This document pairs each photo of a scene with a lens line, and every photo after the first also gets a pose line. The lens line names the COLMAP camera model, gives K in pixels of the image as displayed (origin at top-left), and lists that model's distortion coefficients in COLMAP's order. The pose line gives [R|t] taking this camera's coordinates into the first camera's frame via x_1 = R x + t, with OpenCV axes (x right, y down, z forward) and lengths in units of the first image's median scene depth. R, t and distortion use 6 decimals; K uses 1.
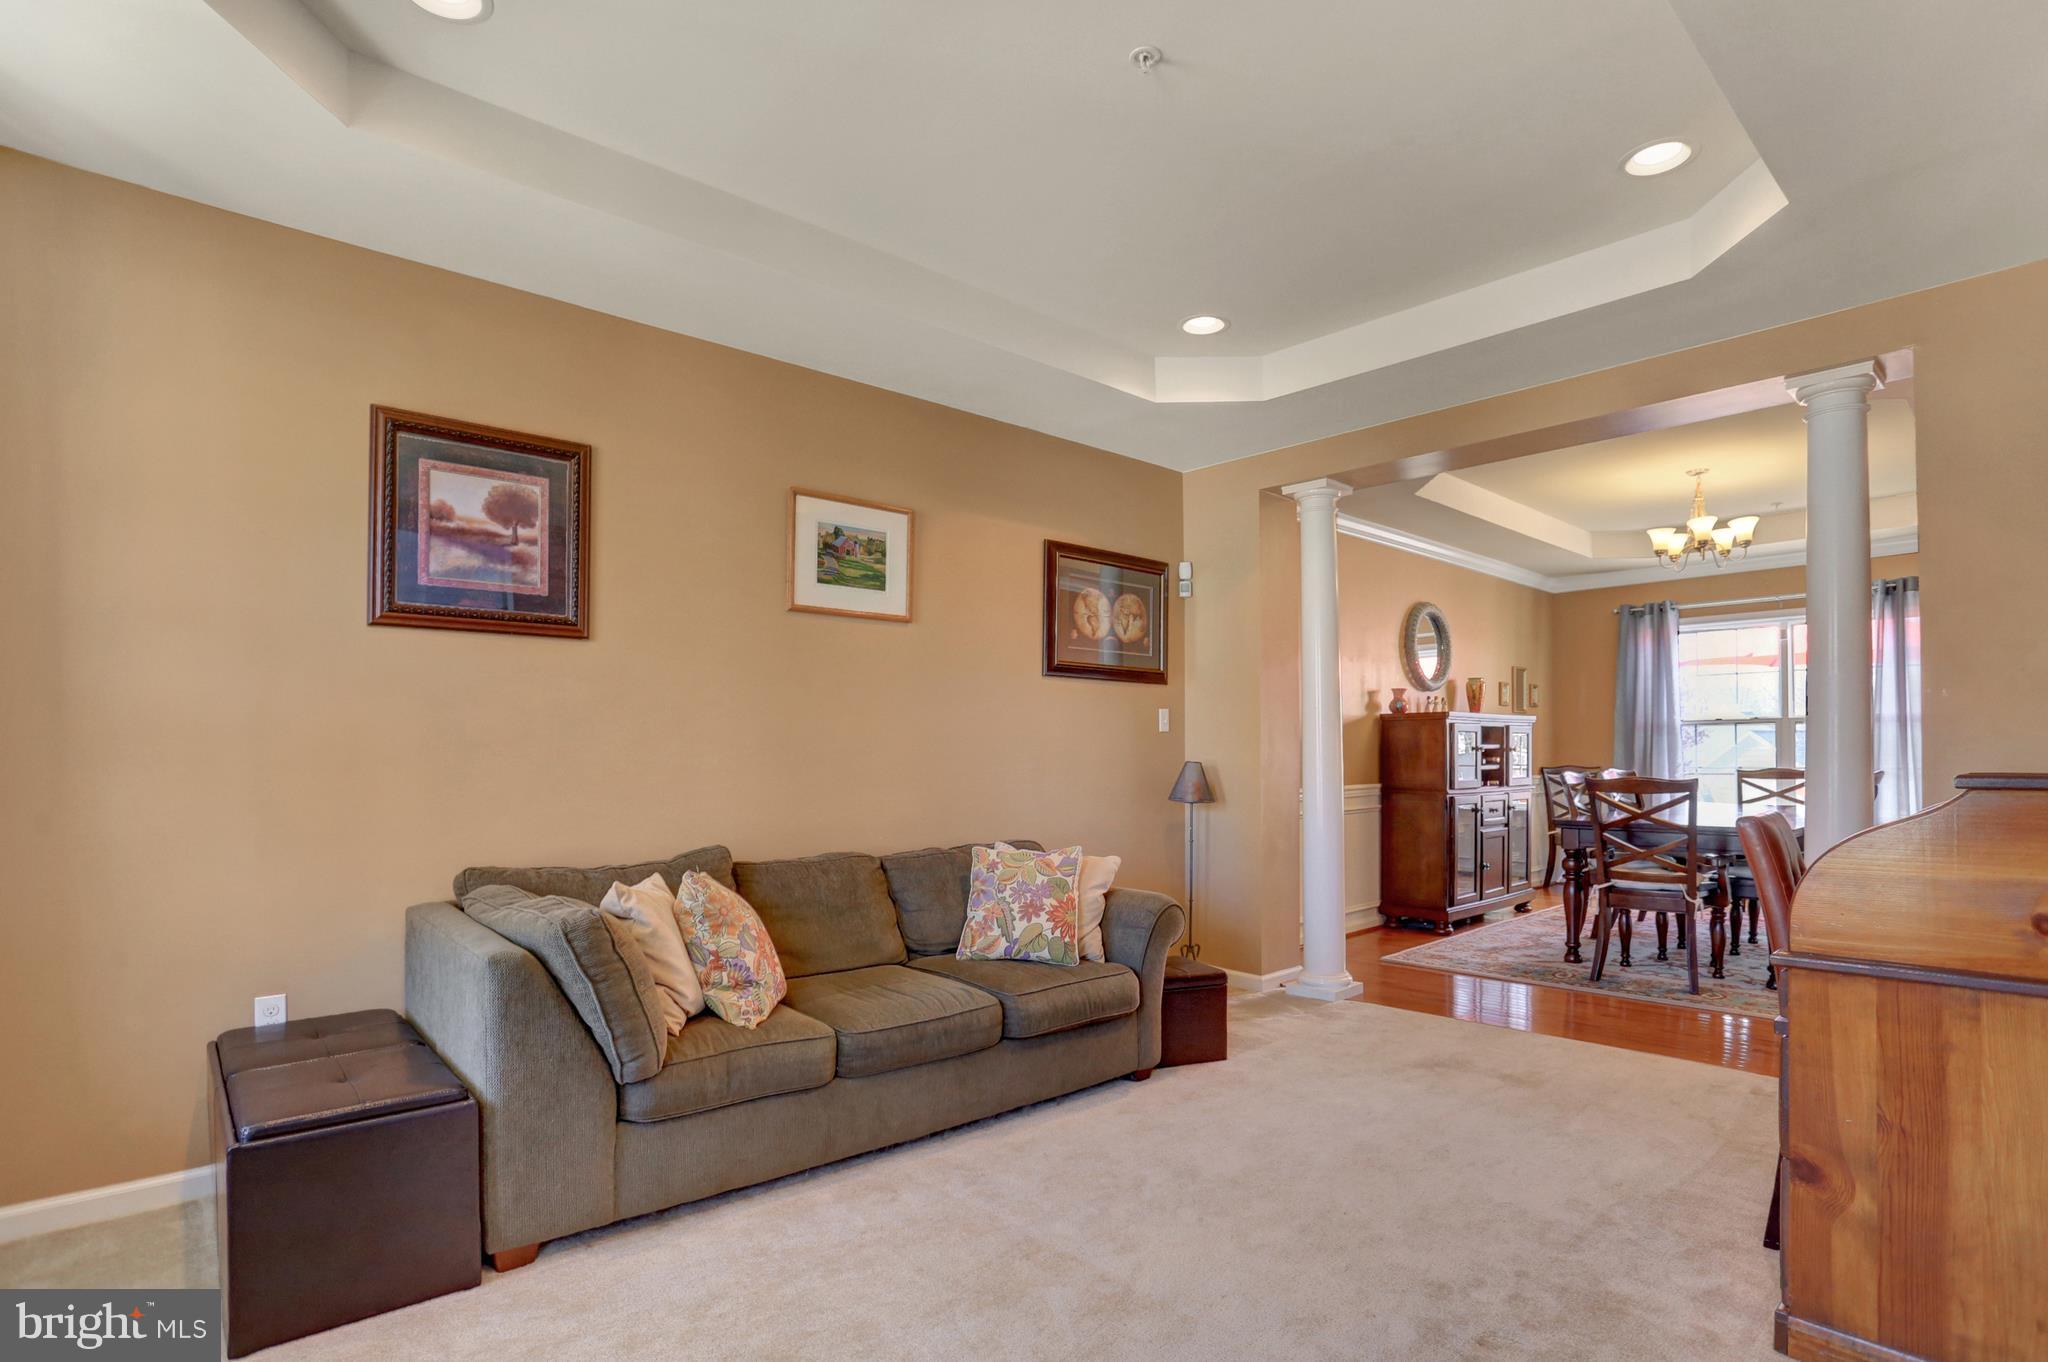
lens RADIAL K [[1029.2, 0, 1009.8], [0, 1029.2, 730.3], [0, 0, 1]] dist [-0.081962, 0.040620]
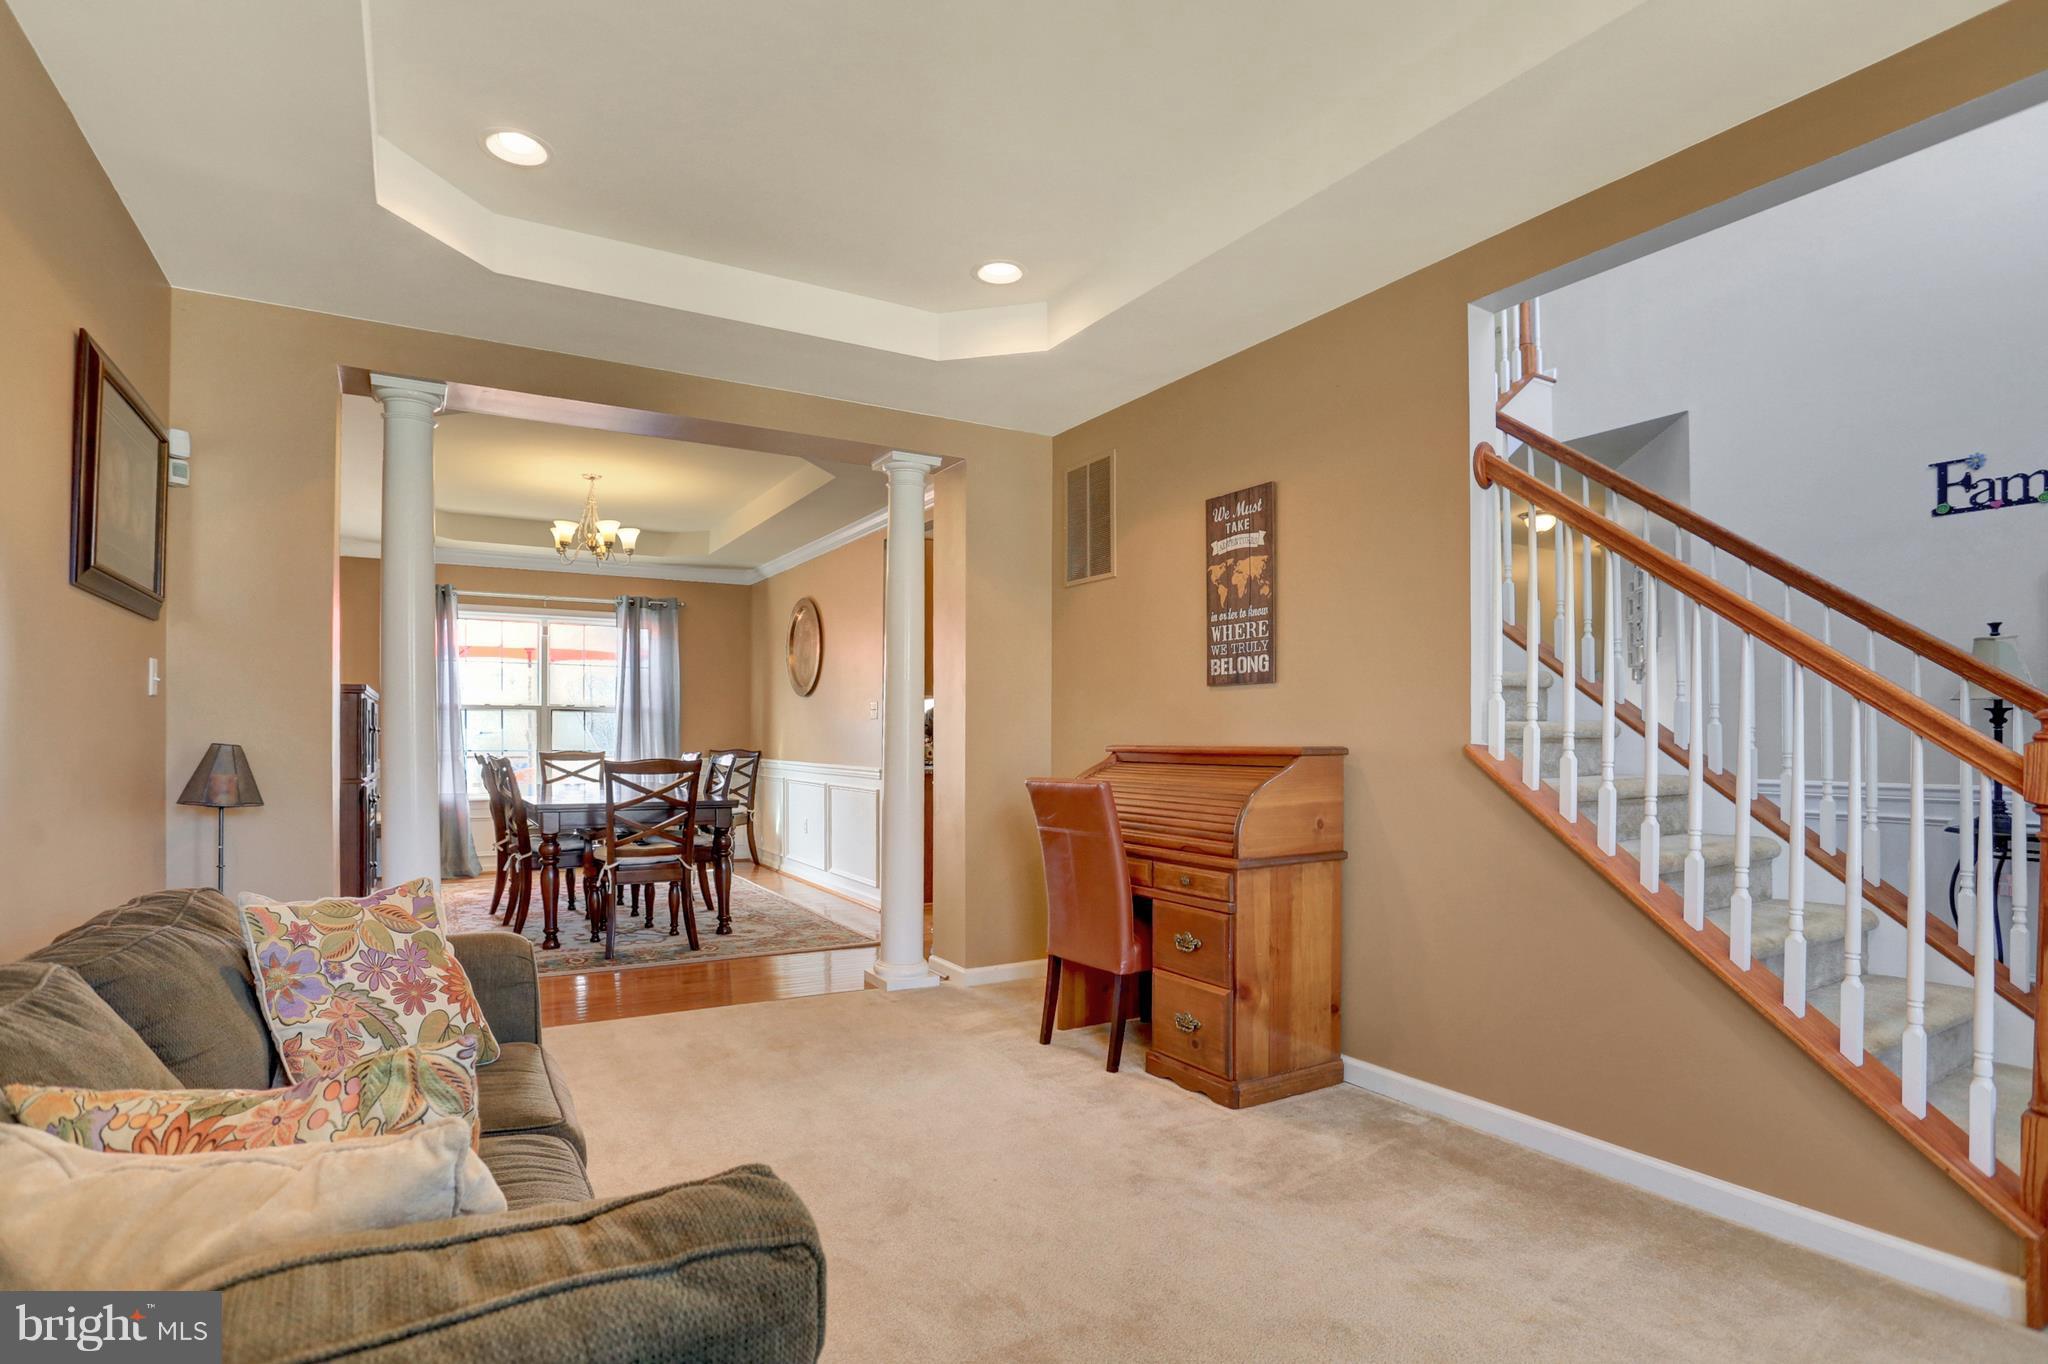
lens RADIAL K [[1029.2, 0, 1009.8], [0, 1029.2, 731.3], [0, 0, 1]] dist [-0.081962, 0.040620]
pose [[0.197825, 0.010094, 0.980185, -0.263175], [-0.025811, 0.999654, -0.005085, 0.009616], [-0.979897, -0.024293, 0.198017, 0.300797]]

...

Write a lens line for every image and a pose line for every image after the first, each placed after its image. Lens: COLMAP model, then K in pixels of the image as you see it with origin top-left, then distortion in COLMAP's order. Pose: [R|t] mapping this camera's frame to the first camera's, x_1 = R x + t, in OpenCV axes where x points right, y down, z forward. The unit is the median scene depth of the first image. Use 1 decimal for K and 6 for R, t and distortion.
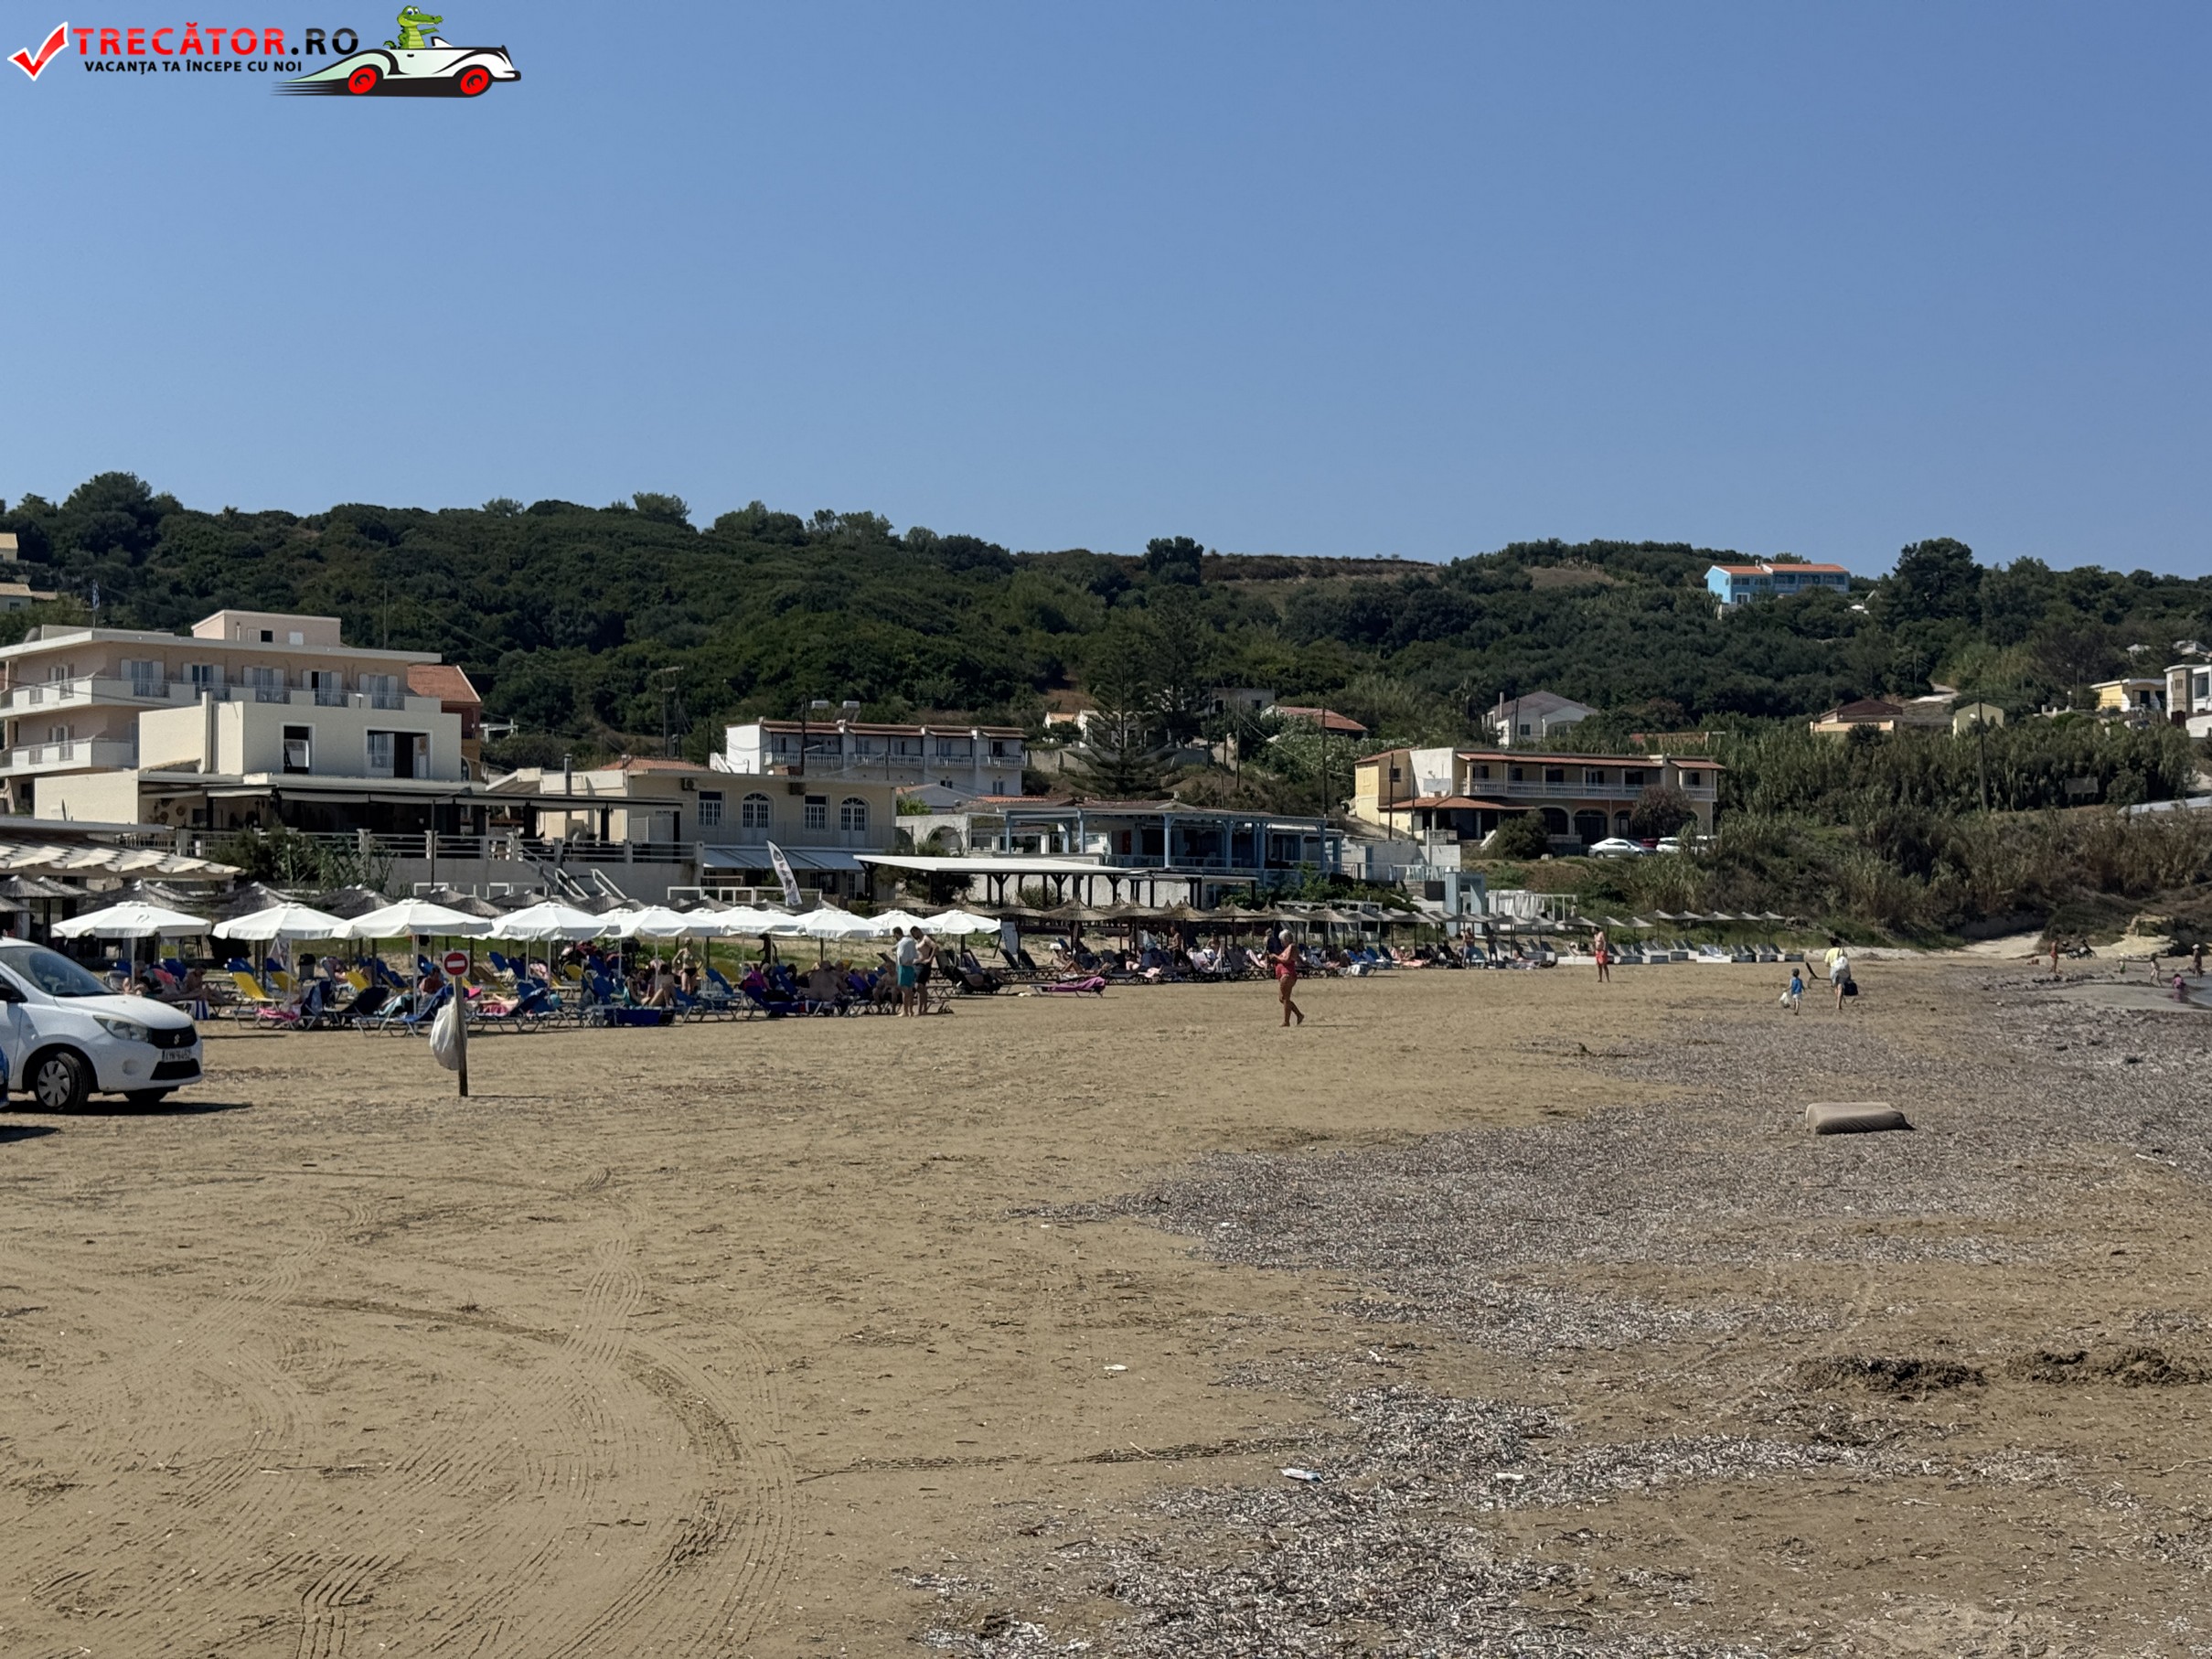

### HOW TO COMPLETE THIS TASK
Please collect every line of the data above that contains the string "origin", copying each line in full.

### RESULT BELOW
This document pairs each photo of a scene with a lens line, and every photo after the first also gets a pose line. The lens line names the COLMAP camera model, gives K in pixels of the image as displayed (origin at top-left), and lists that model's distortion coefficients in COLMAP's order. The pose line gives [R|t] taking this camera's coordinates into the first camera's frame via x_1 = R x + t, with OpenCV axes (x right, y down, z forward) and lengths in units of the first image's median scene depth. R, t and distortion use 6 decimals; K uses 1.
Write a lens line for every image and a pose line for every image after the first, each placed after its image. Lens: COLMAP model, then K in pixels of the image as you see it with origin top-left, then distortion in COLMAP's order. Pose: [R|t] mapping this camera's frame to the first camera's, x_1 = R x + t, in OpenCV axes where x points right, y down, z forward. The unit is the median scene depth of the first image. Use 1 decimal for K and 6 for R, t and distortion.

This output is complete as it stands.